Biographical Brief

 

CY LEHRER

  

e-mail:  click here to e-mail Cy Lehrer

web site:  www.cylehrerphotography.net



Cy Lehrer has been photographing since 1957 and has shown his work publicly since 1983, with more than 115 solo and major exhibits to his credit as well as participation in numerous invitational group shows.


Working for many years in the "fine print" black‑and‑white mode, Lehrer has recently been employing digital color imagery. His photographic interests have ranged across the social documentary essay form, traditional landscapes, satirical aspects of the urban and suburban landscape, monumental ancient ruins and the contemporary street life surrounding them, and candid environmental/situational portraits conveying a range of feelings from irony and humor to solitude and isolation.  A recurring theme of his work addresses in various ways issues of mortality, impermanence and the brevity of life.


Since transitioning to digital color, Lehrer's projects have included "Vanitas," an ongoing still-life series of decaying  fruits and vegetables, satirical street photography and urban landscape, and a large body of work made in China in late 2005.  He most recently photographed extensively in both Argentina and Louisiana in 2008 and 2010, Alaska in 2009, Israel in 2009 and 2010, and is continually adding to a new, substantial body of candid street and other off-beat images provisionally entitled “Mishigoss/Pasticcio.”  Lehrer has also created a collection of abstract and non-objective photographs in a move away from the literal and hyper-realism that more typically characterized his work.


In December 2010 Lehrer returned to Texas Canyon to re-photograph in color many of the scenes he depicted 25 years earlier in black-and-white; and a year later he produced a group of experimental images distorting the natural colors of this landscape, adding bands of manufactured color, converting portions of images to monochrome, etc.  Late in 2011 he added a group of images to his satirical Las Vegas collection, and also developed a series of photos presenting swirls, curls and waves of hair, close-up and in high-contrast monochromatic tones.

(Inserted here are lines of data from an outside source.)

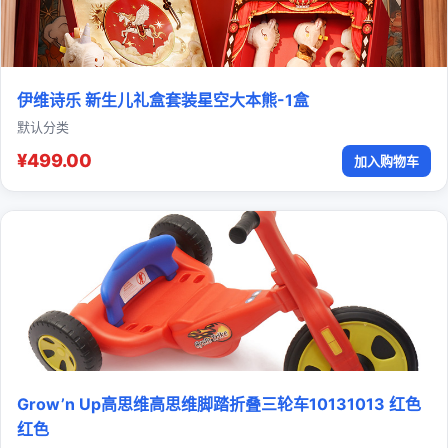
伊维诗乐 新生儿礼盒套装星空大本熊-1盒
默认分类
¥499.00
加入购物车
Grow’n Up高思维高思维脚踏折叠三轮车10131013 红色
红色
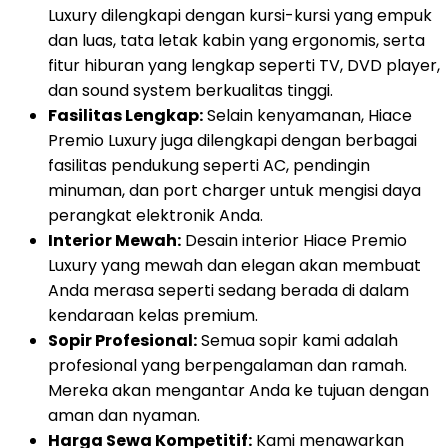
Luxury dilengkapi dengan kursi-kursi yang empuk
dan luas, tata letak kabin yang ergonomis, serta
fitur hiburan yang lengkap seperti TV, DVD player,
dan sound system berkualitas tinggi.
Fasilitas Lengkap:
Selain kenyamanan, Hiace
Premio Luxury juga dilengkapi dengan berbagai
fasilitas pendukung seperti AC, pendingin
minuman, dan port charger untuk mengisi daya
perangkat elektronik Anda.
Interior Mewah:
Desain interior Hiace Premio
Luxury yang mewah dan elegan akan membuat
Anda merasa seperti sedang berada di dalam
kendaraan kelas premium.
Sopir Profesional:
Semua sopir kami adalah
profesional yang berpengalaman dan ramah.
Mereka akan mengantar Anda ke tujuan dengan
aman dan nyaman.
Harga Sewa Kompetitif:
Kami menawarkan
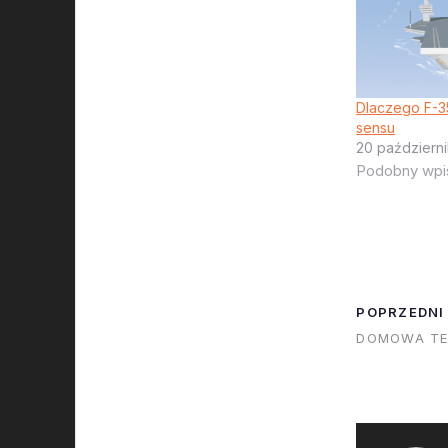
Dlaczego F-3
sensu
20 październi
Podobny wpi
POPRZEDNI
DOMOWA TE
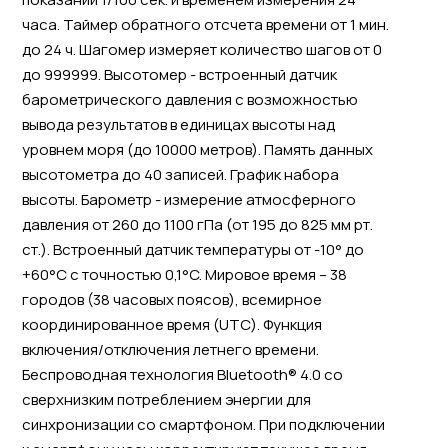
часа. Таймер обратного отсчета времени от 1 мин.
до 24 ч. Шагомер измеряет количество шагов от 0
до 999999. Высотомер - встроенный датчик
барометрического давления с возможностью
вывода результатов в единицах высоты над
уровнем моря (до 10000 метров). Память данных
высотометра до 40 записей. График набора
высоты. Барометр - измерение атмосферного
давления от 260 до 1100 гПа (от 195 до 825 мм рт.
ст.). Встроенный датчик температуры от -10° до
+60°С с точностью 0,1°C. Мировое время – 38
городов (38 часовых поясов), всемирное
координированное время (UTC). Функция
включения/отключения летнего времени.
Беспроводная технология Bluetooth® 4.0 со
сверхнизким потреблением энергии для
синхронизации со смартфоном. При подключении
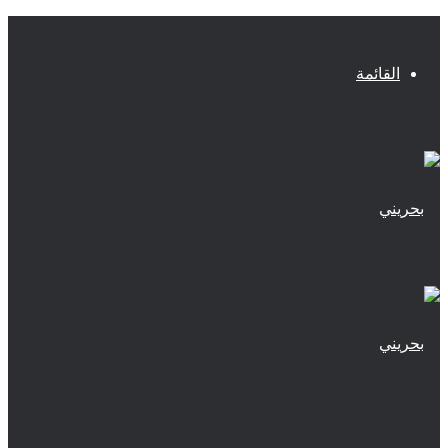
القائمة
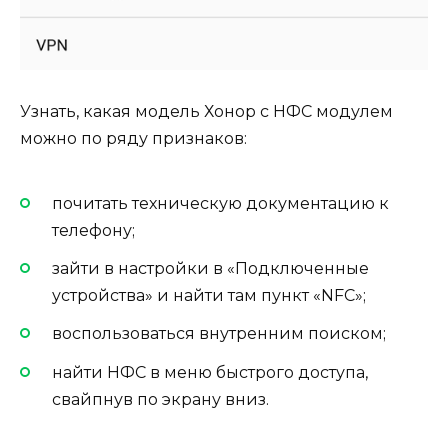
Узнать, какая модель Хонор с НФС модулем
можно по ряду признаков:
почитать техническую документацию к
телефону;
зайти в настройки в «Подключенные
устройства» и найти там пункт «NFC»;
воспользоваться внутренним поиском;
найти НФС в меню быстрого доступа,
свайпнув по экрану вниз.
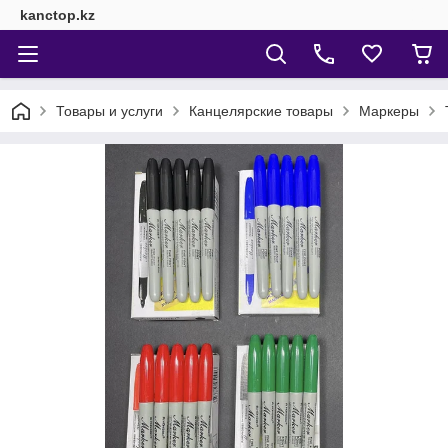
kanctop.kz
Товары и услуги
Канцелярские товары
Маркеры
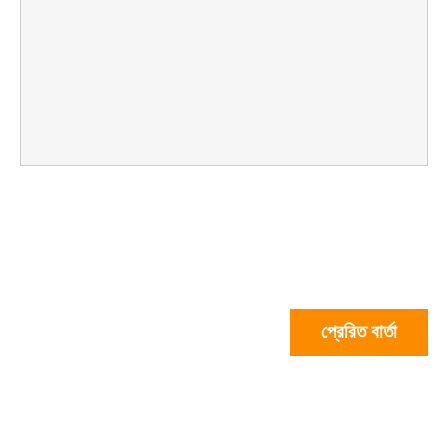
প্রেরিত বার্তা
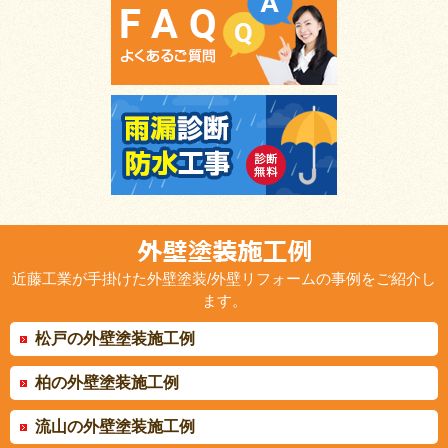
近藤工業が手掛けた外壁塗装/外壁リフォームの事例をご紹介し
ます。
松戸の外壁塗装施工例
柏の外壁塗装施工例
流山の外壁塗装施工例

From 2011 through 2014 he added substantially to his collections of street and candid photographs “(Medley” groups), produced several series of dark and contemplative images (“Noir” and “Equa” groups, and is now creating a whimsical group of pictures highlighting red objects seen in parking lots.  His recent work, drawn from four projects, was shown at the Tucson International Airport from September through the end of 2013.


Lehrer has had one‑person showings of his work in many notable venues, including: the Tucson, AZ, Museum of Art; the Temple of Music and Art Gallery in Tucson (retrospective exhibit in 2007); the Dayton, OH, Art Institute; the Cedar Rapids, IA, Museum of Art; the Springfield, MA, Museum of Fine Arts; the Lafayette, IN, Museum of Art; the Appleton Museum of Art, Ocala, FL; the U. S. Air Force Museum, Dayton, OH; the Field Museum of Natural History in Chicago; the San Diego Museum of Man; the Milwaukee Public Museum; the Riverside Museum of the Louisiana Arts and Science Center, Baton Rouge; the Roswell, NM, Museum of Art; the Yeshiva University Museum in New York; the International Photography Museum, Oklahoma City; the University of Nebraska Great Plains Art Museum, Lincoln, NE; and, the Maine Center for the Arts, Orono, ME. In addition, he has shown in many other universities, public and private museums, galleries and art centers.  His work has appeared several times in group shows at the renowned Center for Creative Photography, Tucson, AZ.


Lehrer has been a participant in the United States Department of State's Art in Embassies program; his photographs have been displayed in U. S. embassies in Kuwait, Bolivia and Madagascar. Lehrer's photo essay "Maya ... of Earth, the Heavens, the Gods" was juried into the Touring Exhibit Program (1991) of the Mid‑America Arts Alliance (ExhibitsUSA), Kansas City, MO, and his project "Bypassed Places: Route 66" was traveled for three years by the Arizona Commission on the Arts (1988‑90).


A book of his landscapes, "Texas Canyon, AZ: An Eloquence of Stone," was published in 1987 by the Amerind Foundation, Dragoon, AZ. His photographs are in numerous private and institutional collections, including the Center for Creative Photography, Tucson, AZ, the Tucson Museum of Art, the Albuquerque Museum, and many of the museums cited above.  Lehrer's series of images made in various Holocaust sites in Germany and Eastern Europe are on permanent exhibition at the U. S. Air Force Museum, Wright-Patterson AFB, Dayton, OH.